**INSTRUCTIONS TO FOLLOW**
All that is wanted is the span of lines from the one with "wall art: present [71,46,126,108]" to the last line of the data, copied exactly.

(Items listed in a dataset)
Segment Open
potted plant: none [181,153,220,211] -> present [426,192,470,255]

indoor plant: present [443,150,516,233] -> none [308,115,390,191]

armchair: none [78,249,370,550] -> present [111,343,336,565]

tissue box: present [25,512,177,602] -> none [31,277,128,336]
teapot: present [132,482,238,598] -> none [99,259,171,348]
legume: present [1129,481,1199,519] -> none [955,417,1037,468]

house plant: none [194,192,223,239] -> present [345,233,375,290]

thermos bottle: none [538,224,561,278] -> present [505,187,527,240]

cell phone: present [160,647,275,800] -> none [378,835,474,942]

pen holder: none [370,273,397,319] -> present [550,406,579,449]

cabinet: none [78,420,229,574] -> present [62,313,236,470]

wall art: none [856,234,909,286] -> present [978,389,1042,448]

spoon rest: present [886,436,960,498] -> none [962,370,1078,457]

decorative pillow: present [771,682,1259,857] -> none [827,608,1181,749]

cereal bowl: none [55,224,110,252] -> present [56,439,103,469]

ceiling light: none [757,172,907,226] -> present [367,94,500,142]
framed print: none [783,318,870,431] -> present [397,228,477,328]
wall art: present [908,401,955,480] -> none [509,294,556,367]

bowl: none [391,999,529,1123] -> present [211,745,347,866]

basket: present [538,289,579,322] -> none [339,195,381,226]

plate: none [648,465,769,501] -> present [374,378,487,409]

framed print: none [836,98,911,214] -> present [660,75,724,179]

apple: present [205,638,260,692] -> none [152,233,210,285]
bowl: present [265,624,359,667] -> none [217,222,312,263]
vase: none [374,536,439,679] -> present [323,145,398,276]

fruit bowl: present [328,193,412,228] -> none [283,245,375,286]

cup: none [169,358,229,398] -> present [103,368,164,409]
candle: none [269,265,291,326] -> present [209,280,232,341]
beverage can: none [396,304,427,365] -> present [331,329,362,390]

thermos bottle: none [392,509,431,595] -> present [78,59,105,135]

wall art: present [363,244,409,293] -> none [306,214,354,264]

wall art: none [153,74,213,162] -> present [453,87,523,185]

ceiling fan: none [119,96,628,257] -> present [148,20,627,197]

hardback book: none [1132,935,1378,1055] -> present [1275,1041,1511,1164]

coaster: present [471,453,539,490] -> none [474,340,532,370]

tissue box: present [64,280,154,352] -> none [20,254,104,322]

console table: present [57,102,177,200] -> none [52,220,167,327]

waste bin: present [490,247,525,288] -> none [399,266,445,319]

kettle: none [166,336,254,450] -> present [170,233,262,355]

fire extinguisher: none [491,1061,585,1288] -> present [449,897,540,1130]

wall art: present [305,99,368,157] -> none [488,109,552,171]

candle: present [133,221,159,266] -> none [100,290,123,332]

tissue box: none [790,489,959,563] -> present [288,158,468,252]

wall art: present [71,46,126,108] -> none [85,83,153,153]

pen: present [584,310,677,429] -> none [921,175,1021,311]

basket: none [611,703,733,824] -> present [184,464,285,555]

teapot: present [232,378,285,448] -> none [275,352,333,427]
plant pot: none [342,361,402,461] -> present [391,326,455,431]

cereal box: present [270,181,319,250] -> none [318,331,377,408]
Segment Closed
**EXERCISE ANSWER**
wall art: present [71,46,126,108] -> none [85,83,153,153]

pen: present [584,310,677,429] -> none [921,175,1021,311]

basket: none [611,703,733,824] -> present [184,464,285,555]

teapot: present [232,378,285,448] -> none [275,352,333,427]
plant pot: none [342,361,402,461] -> present [391,326,455,431]

cereal box: present [270,181,319,250] -> none [318,331,377,408]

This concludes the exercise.